Some people may slip into your head the idea that by doing snapshots, you’re free from the burden of doing proper backups. While this may sound good in theory, in practice there are a bunch of caveats. There are certain technologies that use the snapshot methodology at the core, but they make sure that your data isn’t corrupted. Some may even provide access to the actual file revisions.
The data corruption is the specific topic that snapshots simply don’t care about, at least in Amazon’s way of doing things. This isn’t exactly Amazon’s fault for EC2. EBS actually stands for Elastic Block Storage. They provide you a block storage, you do whatever you want with it. For RDS they should do a better job though as it’s a managed service where you don’t have access to the actual instance. The issue is those ‘specialists’ that put emphasis onto the ‘easy, cloud-ish way’ of doing backups by using snapshots. If you’re new to the ‘cloud’ stuff as I used to be, you may actually believe that crap.

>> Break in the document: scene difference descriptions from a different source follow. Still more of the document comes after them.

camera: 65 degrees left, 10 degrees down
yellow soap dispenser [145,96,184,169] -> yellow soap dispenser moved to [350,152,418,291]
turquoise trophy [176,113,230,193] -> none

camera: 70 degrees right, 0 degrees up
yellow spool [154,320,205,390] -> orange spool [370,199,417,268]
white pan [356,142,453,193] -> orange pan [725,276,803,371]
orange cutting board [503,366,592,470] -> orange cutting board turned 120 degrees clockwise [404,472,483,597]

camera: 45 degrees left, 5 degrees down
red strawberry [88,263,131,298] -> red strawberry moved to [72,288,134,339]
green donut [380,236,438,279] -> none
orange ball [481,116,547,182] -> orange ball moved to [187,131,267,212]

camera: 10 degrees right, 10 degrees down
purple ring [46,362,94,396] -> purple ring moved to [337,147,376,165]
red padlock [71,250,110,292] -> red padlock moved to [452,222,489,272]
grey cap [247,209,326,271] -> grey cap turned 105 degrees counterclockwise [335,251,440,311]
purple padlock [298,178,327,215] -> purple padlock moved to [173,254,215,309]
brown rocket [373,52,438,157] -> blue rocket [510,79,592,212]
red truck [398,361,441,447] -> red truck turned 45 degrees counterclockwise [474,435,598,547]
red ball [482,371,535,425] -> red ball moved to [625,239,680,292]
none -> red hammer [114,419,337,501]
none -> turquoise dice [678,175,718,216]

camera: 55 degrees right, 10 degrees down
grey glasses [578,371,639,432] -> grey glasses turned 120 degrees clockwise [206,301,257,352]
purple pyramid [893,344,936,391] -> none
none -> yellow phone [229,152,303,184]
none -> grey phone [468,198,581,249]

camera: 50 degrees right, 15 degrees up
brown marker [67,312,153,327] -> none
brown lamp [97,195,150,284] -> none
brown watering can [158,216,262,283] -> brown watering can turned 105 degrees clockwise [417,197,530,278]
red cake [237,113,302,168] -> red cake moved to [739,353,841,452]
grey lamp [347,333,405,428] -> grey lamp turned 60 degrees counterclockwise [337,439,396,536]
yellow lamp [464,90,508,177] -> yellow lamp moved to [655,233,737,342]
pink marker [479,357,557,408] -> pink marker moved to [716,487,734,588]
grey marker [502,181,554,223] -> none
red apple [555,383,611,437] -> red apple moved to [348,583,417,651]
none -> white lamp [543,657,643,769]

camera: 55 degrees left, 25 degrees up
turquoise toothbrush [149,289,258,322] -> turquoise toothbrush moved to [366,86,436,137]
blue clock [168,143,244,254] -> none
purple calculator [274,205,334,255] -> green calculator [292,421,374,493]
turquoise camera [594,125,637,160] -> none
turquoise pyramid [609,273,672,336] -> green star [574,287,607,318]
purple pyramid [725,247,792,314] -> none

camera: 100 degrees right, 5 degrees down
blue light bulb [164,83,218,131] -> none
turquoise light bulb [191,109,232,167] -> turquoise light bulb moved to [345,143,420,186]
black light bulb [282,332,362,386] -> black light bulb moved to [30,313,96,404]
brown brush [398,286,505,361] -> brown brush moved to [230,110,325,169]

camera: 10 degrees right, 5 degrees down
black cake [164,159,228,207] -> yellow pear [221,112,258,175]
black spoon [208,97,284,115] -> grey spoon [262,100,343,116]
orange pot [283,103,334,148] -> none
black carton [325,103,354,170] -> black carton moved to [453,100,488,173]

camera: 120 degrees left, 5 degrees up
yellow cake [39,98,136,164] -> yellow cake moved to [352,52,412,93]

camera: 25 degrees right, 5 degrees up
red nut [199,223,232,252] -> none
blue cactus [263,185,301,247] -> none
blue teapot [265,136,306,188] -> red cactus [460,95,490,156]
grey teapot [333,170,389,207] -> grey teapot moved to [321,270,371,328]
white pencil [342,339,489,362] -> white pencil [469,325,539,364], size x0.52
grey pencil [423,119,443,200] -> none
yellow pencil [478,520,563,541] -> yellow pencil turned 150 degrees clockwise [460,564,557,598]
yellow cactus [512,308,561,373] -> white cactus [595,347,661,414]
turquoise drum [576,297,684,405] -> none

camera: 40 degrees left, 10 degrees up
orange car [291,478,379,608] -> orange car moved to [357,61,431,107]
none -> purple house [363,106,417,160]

As I used to believe.
A couple of real life examples:
- An EBS-backed instance suffered some filesystem level corruption. Since EXT3 is not as smart as ZFS if we’re talking about silent data corruption, you may never know until it’s too late. Going back through revisions in order to find the last good piece of data is a pain. I could fix the filesystem corruption, I could retrieve the lost data, but I had to work quite a lot for that. Luck is an important skill, but I’d rather not put all my eggs into the luck basket.
- An RDS instance ran out of space. There wasn’t a notification to tell me: ‘yo dumbass, ya ran out of space’. Statistically it wasn’t the case, but a huge data import proved me wrong. I increased the available storage. Problem solved. A day later, somebody dropped by accident a couple of tables. I had to restore them. How? Take the latest snapshot, spin up a new instance, dig through the data. The latest snapshot contained a couple of corrupted databases due to the space issue, one of them being the database I needed to restore. I had to take a bunch of time in order to repair the database before the restoration process. Fortunately nothing really bad happened. But it was a signal that the RDS snapshot methodology is broken by design.
Lesson learned. The current way of doing backups puts the data, not the block storage, first. If you’re doing EBS snapshots as the sole method, you may need to rethink your strategy.